Lightweight Generative Adversarial Networks for Text-Guided Image Manipulation

Authors: Bowen Li, Xiaojuan Qi, Philip Torr, Thomas Lukasiewicz

NeurIPS 2020 | Conference PDF | Archive PDF | Plain Text | LLM Run Details

Reproducibility Variable Result LLM Response
Research Type Experimental We evaluate our model on the CUB bird [27] and more complicated COCO [17] datasets, comparing with the current state of the art, Mani GAN [15], which also focuses on text-guided image manipulation. Results for the method are reproduced using the code released by the authors. Table 1: Quantitative comparison: Fréchet inception distance (FID), accuracy, and realism of the state of the art and our method on CUB and COCO.

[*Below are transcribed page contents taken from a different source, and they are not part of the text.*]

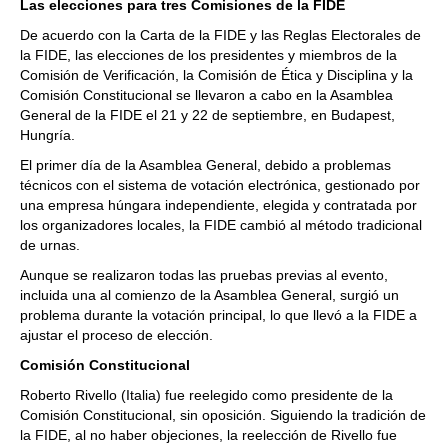
Las elecciones para tres Comisiones de la FIDE
De acuerdo con la Carta de la FIDE y las Reglas Electorales de
la FIDE, las elecciones de los presidentes y miembros de la
Comisión de Verificación, la Comisión de Ética y Disciplina y la
Comisión Constitucional se llevaron a cabo en la Asamblea
General de la FIDE el 21 y 22 de septiembre, en Budapest,
Hungría.
El primer día de la Asamblea General, debido a problemas
técnicos con el sistema de votación electrónica, gestionado por
una empresa húngara independiente, elegida y contratada por
los organizadores locales, la FIDE cambió al método tradicional
de urnas.
Aunque se realizaron todas las pruebas previas al evento,
incluida una al comienzo de la Asamblea General, surgió un
problema durante la votación principal, lo que llevó a la FIDE a
ajustar el proceso de elección.
Comisión Constitucional
Roberto Rivello (Italia) fue reelegido como presidente de la
Comisión Constitucional, sin oposición. Siguiendo la tradición de
la FIDE, al no haber objeciones, la reelección de Rivello fue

Researcher Affiliation Academia 1University of Oxford, 2University of Hong Kong
Pseudocode No The paper contains architectural diagrams (Figure 2) but no structured pseudocode or algorithm blocks.

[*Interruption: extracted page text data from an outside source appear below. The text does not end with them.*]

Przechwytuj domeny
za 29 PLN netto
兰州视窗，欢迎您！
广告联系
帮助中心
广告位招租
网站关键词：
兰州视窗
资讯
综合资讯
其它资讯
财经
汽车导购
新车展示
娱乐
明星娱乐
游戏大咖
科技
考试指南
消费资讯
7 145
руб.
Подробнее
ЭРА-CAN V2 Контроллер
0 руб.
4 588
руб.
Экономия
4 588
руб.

Open Source Code Yes The code will be available at https://github.com/mrlibw/Lightweight-Manipulation.
Open Datasets Yes The CUB bird [27] dataset contains 8,855 training images and 2,933 test images... COCO [17] contains 82,783 training images and 40,504 validation images...
Dataset Splits Yes COCO [17] contains 82,783 training images and 40,504 validation images
Hardware Specification Yes All methods are benchmarked on a single Quadro RTX 6000 GPU.

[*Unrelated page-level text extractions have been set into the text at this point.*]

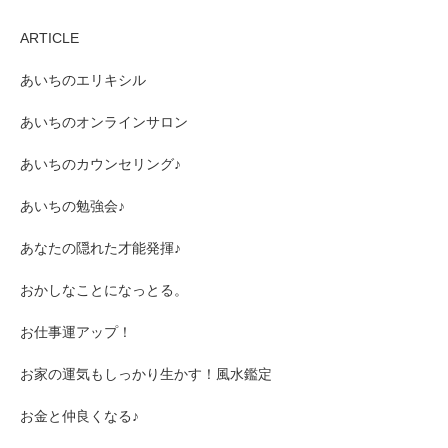
ARTICLE
あいちのエリキシル
あいちのオンラインサロン
あいちのカウンセリング♪
あいちの勉強会♪
あなたの隠れた才能発揮♪
おかしなことになっとる。
お仕事運アップ！
お家の運気もしっかり生かす！風水鑑定
お金と仲良くなる♪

Software Dependencies No The paper mentions software components and optimizers like Inception-v3, VGG-16, bidirectional RNN, and Adam optimiser, but it does not specify any version numbers for these or other software dependencies.
Experiment Setup Yes The scale of the output images is 256 x 256, but the size is adjustable to satisfy users preferences. Similarly to [15], there is a trade-off between the generation of new attributes matching the text description and the preservation of text-irrelevant contents of the original image. Therefore, based on the manipulative precision (MP) [15], the whole model is trained 100 epochs on CUB and 10 epochs on COCO using the Adam optimiser [12] with learning rate 0.0002. The hyperparameters λ1, λ2, λ3, and λ4 are all set to 1 for both datasets.